Los hombres podemos ser causa de alegría o de tristeza, luz u oscuridad, fuente de paz o de inquietud, fermento que esponja o peso muerto que retrasa el camino de otros. Nuestro paso por la tierra no es indiferente: Ayudamos a otros a encontrar a Cristo o los separamos de él; enriquecemos o empobrecemos. Y nos encontramos a tantos amigos, compañeros de profesión, familiares, vecinos..., que parecen ir como ciegos detrás de los bienes materiales, que los alejan del verdadero bien, Jesucristo.
Van como perdidos. Y para que el guía de ciegos no sea también ciego no basta saber de oídos, por referencias; para ayudar a quienes tratamos no basta un vago y superficial conocimiento del camino. Es necesario andarlo, conocer los obstáculos... Es preciso tener vida interior, trato personal diario con Jesús, ir conociendo cada vez con más profundidad su doctrina, luchar con empeño por superar los propios defectos. El apostolado nace de un gran amor a Cristo.
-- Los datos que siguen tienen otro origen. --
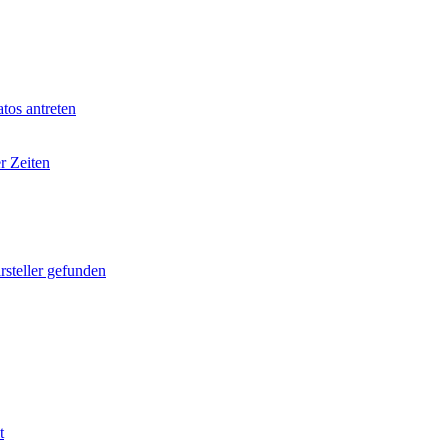
tos antreten
r Zeiten
rsteller gefunden
t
El papa Francisco a propósito del Evangelio de hoy dijo: “¿Quiénes eran aquellos discípulos? Eran pescadores, gente sencilla... Pero Jesús los mira con los ojos de Dios, y su afirmación se entiende precisamente como consecuencia de las Bienaventuranzas.
Él quiere decir: Si seréis pobres de espíritu, si seréis mansos, si seréis puros de corazón, si seréis misericordiosos... ¡Ustedes serán la sal de la tierra y la luz del mundo!
Para comprender mejor estas imágenes, tengamos en cuenta que la ley judía prescribía poner un poco de sal sobre cada oferta presentada a Dios, como un signo de alianza. La luz, entonces, para Israel era el símbolo de la revelación mesiánica que triunfa sobre las tinieblas del paganismo. Los cristianos, el nuevo Israel, reciben, entonces, una misión para con todos los hombres: Con la fe y la caridad pueden orientar, consagrar, hacer fecunda la humanidad. Todos los bautizados somos discípulos misioneros y estamos llamados a convertirnos en un evangelio vivo en el mundo…”.
(Frases extractadas del libro Hablar con Dios de Francisco Fernández Carvajal).